If you’re a hunter, there’s a good chance you’ve got some taxidermy around the house somewhere. And if you’re like me, there’s a good chance you admire and enjoy it, but don’t give it much thought outside of that.
You might not think about your taxidermy as an object to be cleaned or cared for, but the truth is, you should be doing at least a little bit of upkeep in order to keep your mounts in top condition. Here’s how.
Basic Mount Maintenance
Many articles on the subject will tell you to dust your mounts weekly. But let’s get real—just about nothing in my house gets dusted weekly, and certainly not my taxidermy. Once a month or once every four months is more like it!
Use a feather duster, compressed air or a soft upholstery attachment on your vacuum cleaner to carefully dust deer, bear rugs and other mammals. Compressed air works particularly well for dusting the tiny nooks and crannies on fish mounts. You can use a dry or damp cloth to remove dust from bird mounts. Then use a damp cloth to wipe down the mount or rug, always moving with (never against) the direction of the hair or feathers.
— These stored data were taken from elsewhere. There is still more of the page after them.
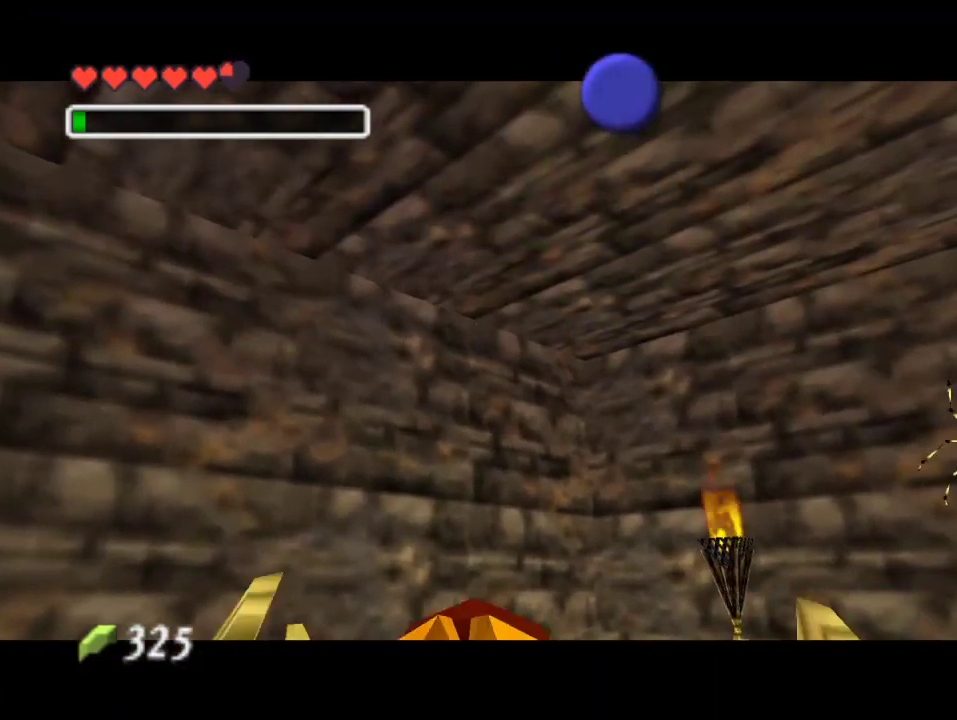
{"buttons": [], "left_stick": "center", "events": []}
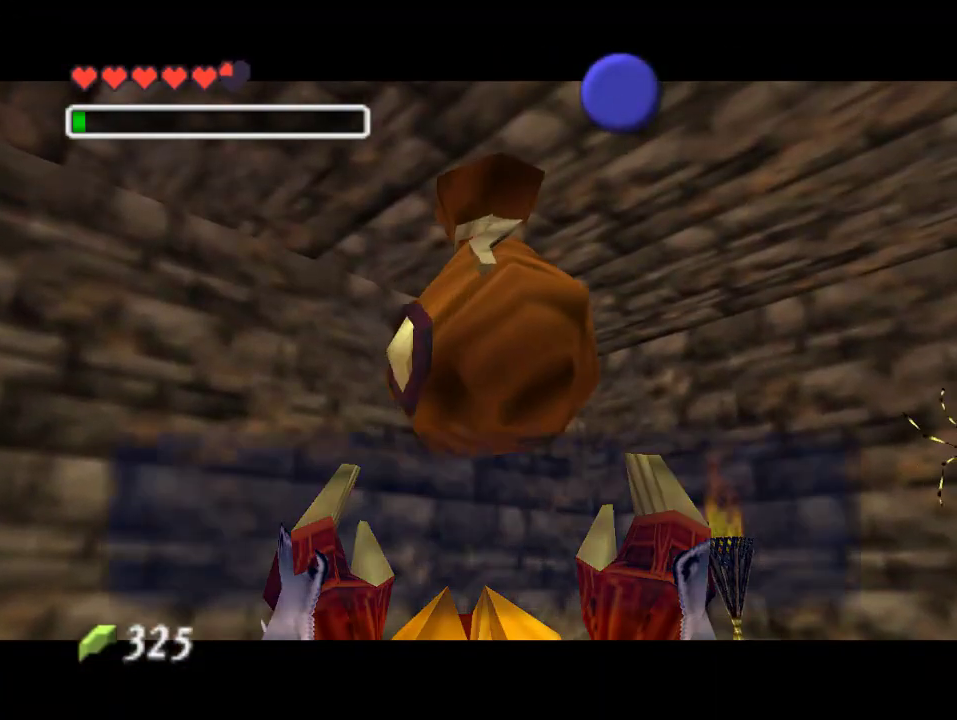
{"buttons": [], "left_stick": "center", "events": [[133, "A", "down"], [200, "A", "up"], [267, "A", "down"], [333, "A", "up"], [333, "B", "down"], [400, "B", "up"]]}
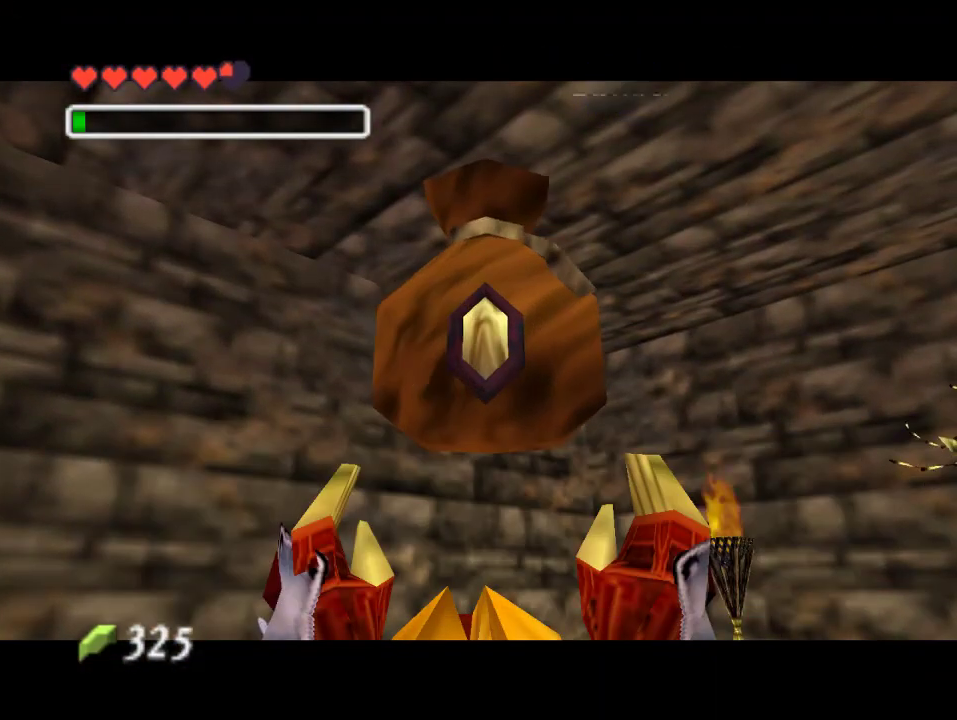
{"buttons": [], "left_stick": "down-left", "events": [[100, "left_stick", "up-left"], [267, "left_stick", "left"], [400, "left_stick", "down-left"]]}
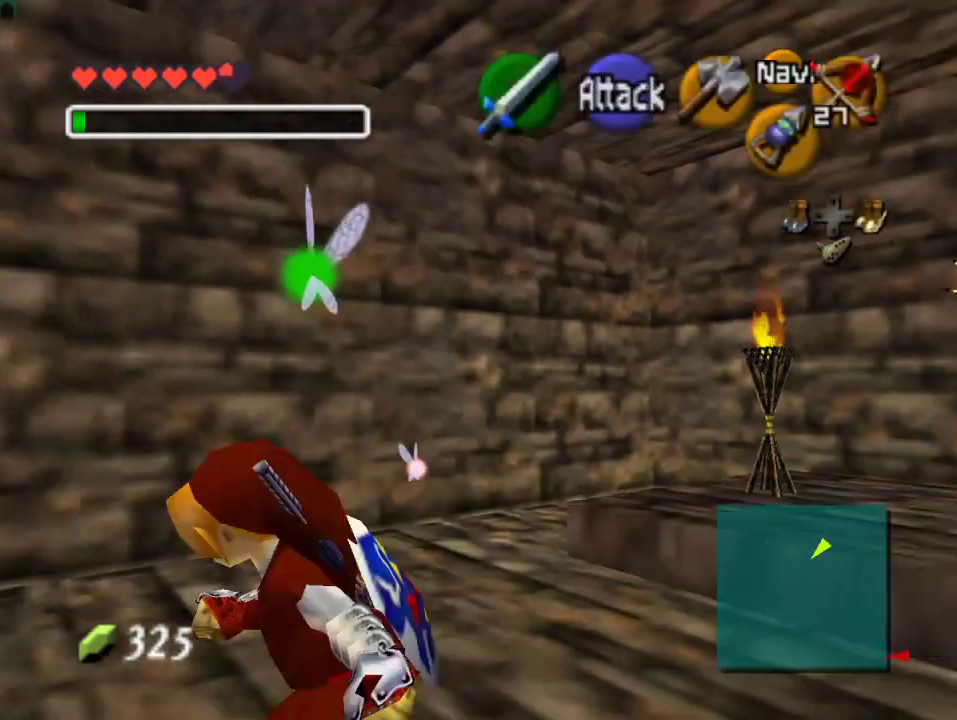
{"buttons": [], "left_stick": "up", "events": [[200, "left_stick", "up-left"], [300, "left_stick", "up"]]}
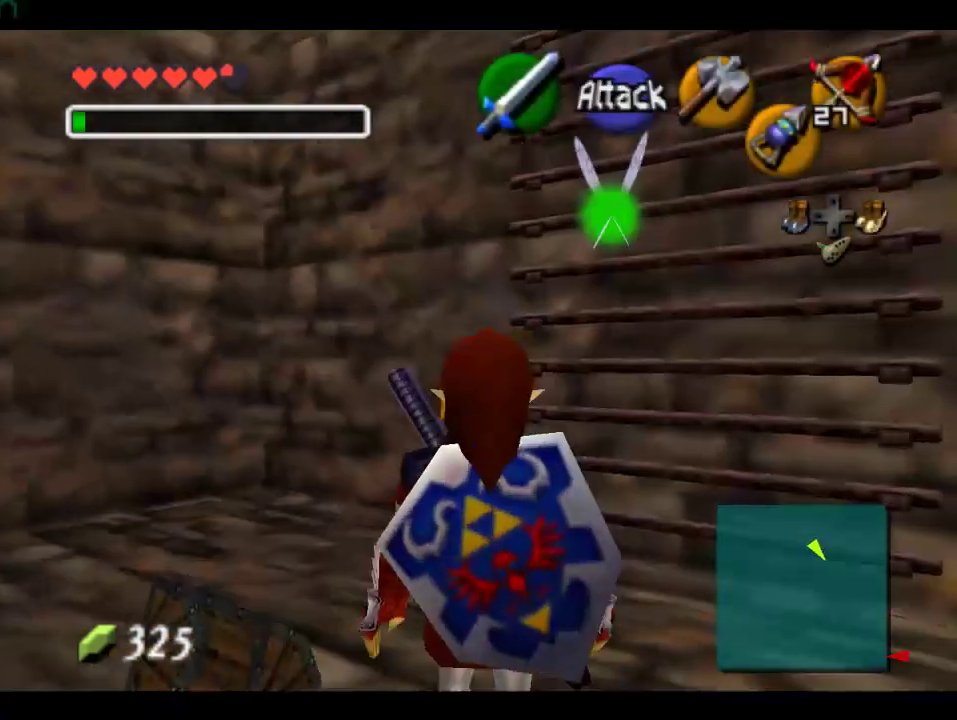
{"buttons": [], "left_stick": "up-right", "events": [[233, "left_stick", "up-right"]]}
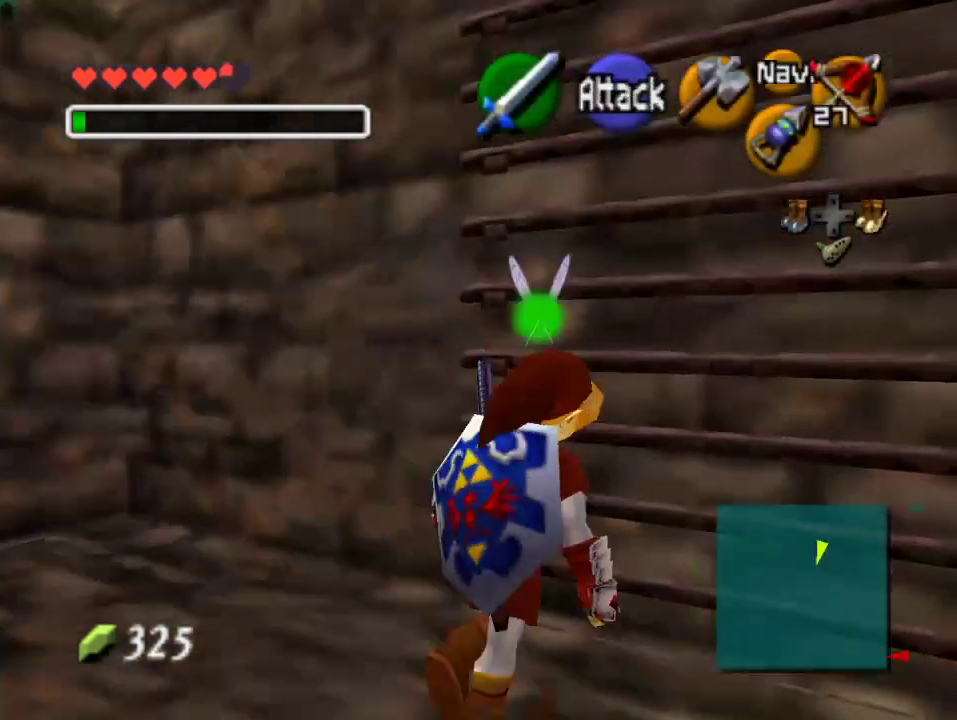
{"buttons": [], "left_stick": "up", "events": [[100, "left_stick", "up"]]}
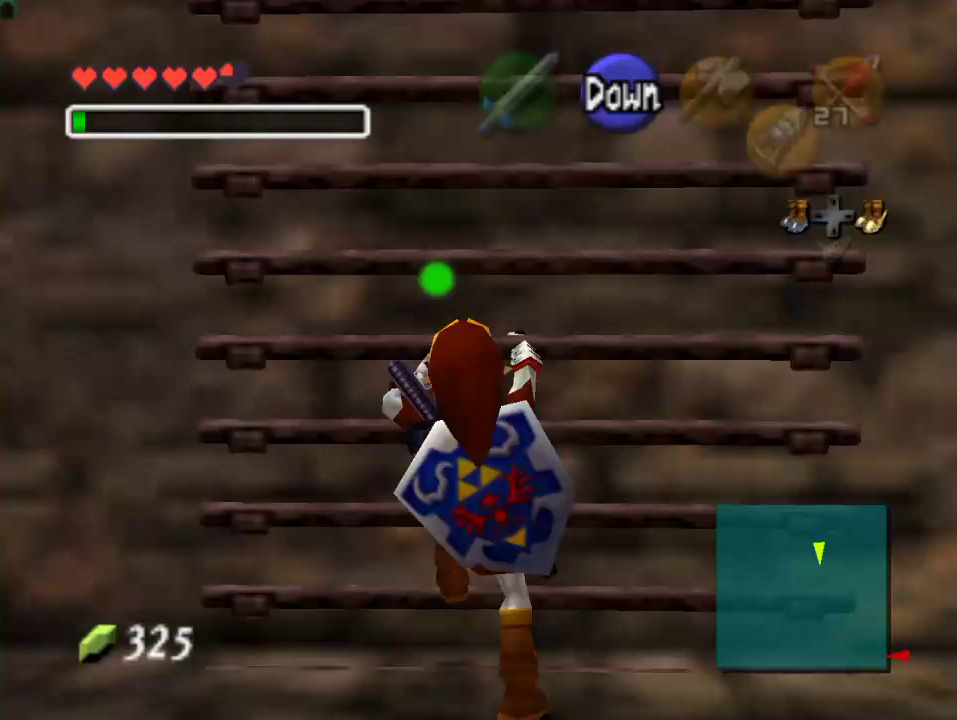
{"buttons": [], "left_stick": "up", "events": []}
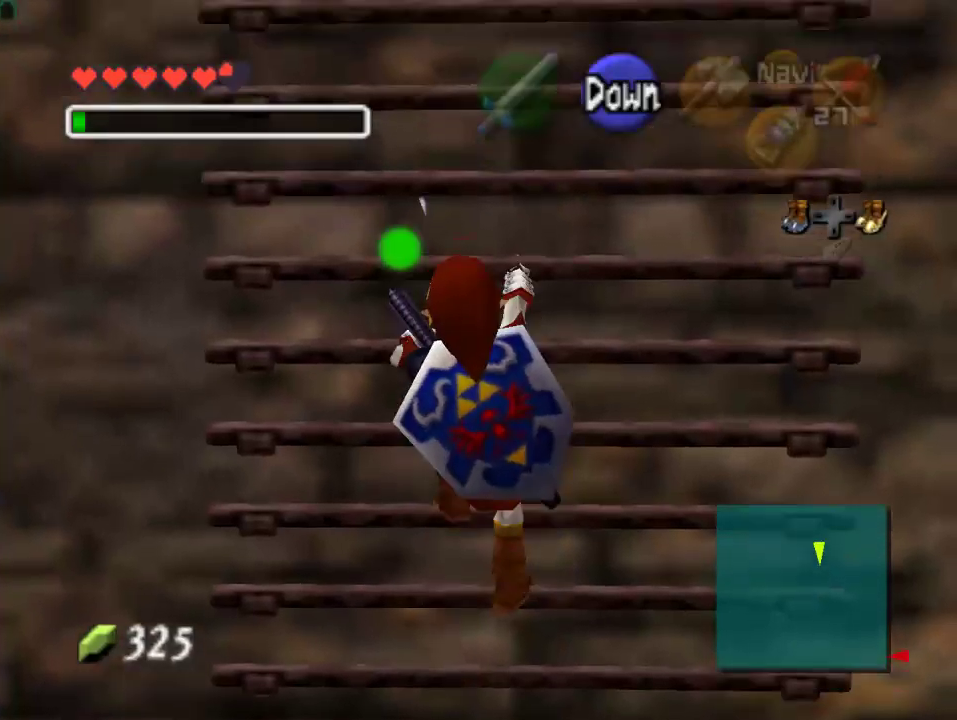
{"buttons": [], "left_stick": "up", "events": []}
Don’t press down or rub hard—gentleness is the key. If this process has left the hair a bit out of place, you can fluff it or smooth it with a soft pet brush.
Spritz a little bit of glass cleaner on a cotton swab and use it to clean the eyeballs—don’t spray the cleaner on the eyes. You can wipe antlers and horns down with a damp cloth. There are cleaning and conditioning sprays available for antlers and hair/fur, but I prefer just using water for the most part. Whatever you do, avoid oily cleaners that can damage or stain the hair.
Tips for Taxidermy Displays
You can keep your mounts in top condition by displaying them properly in the first place. If you can, display your taxidermy somewhere it’s not likely to get bumped, knocked over by a child or chewed on by a dog. Teach your kids that it’s OK to touch once in a while, but only gently, and only in the direction of the hair or feathers. This is particularly important on birds and pronghorn, which have hollow hair that’s easily broken.
Direct sunlight will fade and dry a mount over time, so keep that in mind when selecting a location. Direct heat is terrible for a mount, although no one will blame you for hanging your trophy elk over the fireplace anyway (What else are fireplaces for?). Excessive humidity can lead to mold and mildew, so make an effort to keep the humidity below 60 percent. This is especially important to keep in mind if your trophy room is in the garage or a damp basement.
Exposure to smoke—from cigarettes, a woodstove or whatever else—can cause yellowing of the mount over time. Do what you can to keep your mounts away from smoke.
Dealing With Pests in Your Taxidermy
One of the reasons regular maintenance and cleaning of your mounts is important is it can give you a chance to spot a pest problem before it gets out of hand. The two main types of insects that will damage your taxidermy are moths and dermestid/carpet beetles. Both are bad news. If you spot little piles of sawdust on the floor under a mount, small holes in horns (not antlers) or bird legs, slipping hair, little shells that resemble rice on or under the mount, or lines or tracks in the hair, especially around the ears and base of antlers or horns, you might have a bug problem.
When it comes to prevention, if you’re concerned about moths, you can spray your mounts once a year with any moth-proofing spray that’s safe for clothing. Bifen, a liquid insecticide, can also be sprayed on your mounts once a year or so to prevent infestations. If you’re really worried about prevention or if you have an especially large or expensive taxidermy collection, you could consider sealing off the room and setting off a no-mess bug fogger once in a while.
What do you do if you find bugs? First, know that adult bugs—the ones you see crawling around—aren’t the ones eating your mounts. The larvae are what will do damage.
Beetles are a tough infestation to get rid of. Remove any adult beetles before they can lay eggs. Boric acid dries up eggs and larvae, but use with caution. Also keep in mind that if you have dermestid beetles in your taxidermy, you might also have them in your closet eating your wool hunting coat or in your den munching on your leather furniture. You might need to treat other areas of your house in addition to your trophy room.
If you find evidence of moths, you can try putting the mount in your freezer for two weeks, assuming it is small enough to fit. You should also fog the room (possibly your closets, too, as moths will spread to your wool clothing) and consider putting each mount in a garbage bag with a No-Pest Strip. You’ll want to leave it in the bag for a month or so. Again, you might need to treat other rooms in the house.
If worse comes to worst and you find your mounts have been damaged by pests, there are taxidermy restoration and repair services available that can help you. But with some attention, regular cleaning and some preventive maintenance, you can minimize your risk of infestation and keep your mounts looking great for years to come.